In 1960 he was approached by West Auckland, but told by Hartlepool that he was still a professional. "It was the year they reached the Amateur Cup final, I could have played at Wembley.
"I just walked away and kept walking, totally disillusioned with professional football. They wouldn't even let me play in the Church League."
He signed for several of the semi-professional sides along the Durham coast, still lives in Hart Station. Bradley Wright, his grandson, is pretty useful, they reckon.
"He's got a good chance, " says Harry. "I just hope he doesn't make the same mistakes as me."
TIM Stahl wonders if this may be the same Harry Herring he saw at Darlington library last May talking of his wartime experiences with the RAF Gang Show. ("I was the youngest there, " says Tim. ) Since Herring of Hartlepool wasn't born until 1939, it seems unlikely. There must be shoals of them.
IN passing, as it were, Tuesday's paper briefly mentioned the death of Gordon Barker, an Essex opening batsman from 195471 - 451 first-class appearances, 22,000 runs, 36 centuries and still the county's sixth highest scorer.
It stirred memories at West Auckland v Billingham Town that evening: Gordon was West's inside left in 1953-54, while doing National Service at Catterick.

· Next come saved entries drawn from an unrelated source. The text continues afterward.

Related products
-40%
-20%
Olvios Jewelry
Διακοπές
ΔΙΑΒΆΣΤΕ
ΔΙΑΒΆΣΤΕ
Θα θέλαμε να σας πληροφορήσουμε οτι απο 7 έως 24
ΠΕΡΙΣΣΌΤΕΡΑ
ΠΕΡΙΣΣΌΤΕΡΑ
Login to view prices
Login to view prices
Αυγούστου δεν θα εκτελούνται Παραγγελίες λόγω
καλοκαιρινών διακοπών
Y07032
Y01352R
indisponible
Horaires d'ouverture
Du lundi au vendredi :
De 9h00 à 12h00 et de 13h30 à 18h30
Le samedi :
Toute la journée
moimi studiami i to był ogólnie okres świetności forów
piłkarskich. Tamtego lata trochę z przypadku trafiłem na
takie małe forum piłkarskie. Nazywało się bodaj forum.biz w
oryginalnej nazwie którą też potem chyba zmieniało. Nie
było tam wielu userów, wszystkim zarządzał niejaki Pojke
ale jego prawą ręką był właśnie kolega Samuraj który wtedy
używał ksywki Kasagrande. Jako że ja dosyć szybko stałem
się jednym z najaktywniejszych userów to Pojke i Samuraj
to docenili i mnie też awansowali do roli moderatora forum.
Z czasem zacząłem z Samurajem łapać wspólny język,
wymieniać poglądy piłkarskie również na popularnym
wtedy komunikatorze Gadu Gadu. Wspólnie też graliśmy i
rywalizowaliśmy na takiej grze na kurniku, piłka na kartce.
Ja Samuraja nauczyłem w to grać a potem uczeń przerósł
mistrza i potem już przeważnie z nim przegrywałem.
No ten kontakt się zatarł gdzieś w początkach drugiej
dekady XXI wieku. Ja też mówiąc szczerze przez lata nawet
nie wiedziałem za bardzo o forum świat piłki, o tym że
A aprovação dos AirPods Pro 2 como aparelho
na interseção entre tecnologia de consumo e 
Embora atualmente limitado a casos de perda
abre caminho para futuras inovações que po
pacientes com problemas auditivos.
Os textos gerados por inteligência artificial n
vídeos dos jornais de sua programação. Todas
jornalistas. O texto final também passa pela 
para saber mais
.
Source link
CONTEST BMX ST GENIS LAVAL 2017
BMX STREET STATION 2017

He later signed briefly for Bishop Auckland and made 57 Football League appearances for Southend.
"Just a little feller but a really clever player, " recalled West veteran Les Nevison.
Gordon married West Auckland lass Dorothy Maddison. Memory also suggests that he had a few games of cricket up at Lands and returned to these parts to become a milkman. He was 74.
OVER 40s League secretary Kip Watson reports that their "overseas" players include Lambertus Johannes Gerardus Heigmans, a Dutchman who plays football for Houghton Cricket Club. "I wouldn't like to be the referee who has to book him, " says Kip.
They don't have the problem at Brandon, where the gentleman is manager of the Arngrove Northern league side. At Brandon he's known universally as BJ.
COMPILING a second collection of old photographs of Chilton, near Ferryhill, Barry Richardson desperately seeks an image of the grandstand - and rather grand it was - at the village football ground.
Known locally as the Recreation, it was the ground where in 1923-24, Chilton reached the Amateur Cup semi-final as a Palatine League side and four years later won the Northern League at the first attempt.
"It was a huge wooden structure backing on to the road, with offices and dressing rooms beneath, " Barry recalls. "There are pictures of the team but none of the stand."
He's on 01388 720528, and will copy and return owt he's given.
And finally...
BACKTRACK readers have for once proved distinctly unStreetwise. Tuesday's column sought the only ground among the English "92" which now has "Street" in its title.
Almost everyone got it wrong, John Milburn in Chester-le-Street the first to realise it was York St, Boston - "and I had to use my reference books, " he confesses.
Several have also queried that there are only three "Lanes" on the football map.
White Hart Lane has apparently been renamed Bill Nicholson Way.
John Briggs in Darlington today invites readers to name the five former Sunderland players who manage clubs in the 92.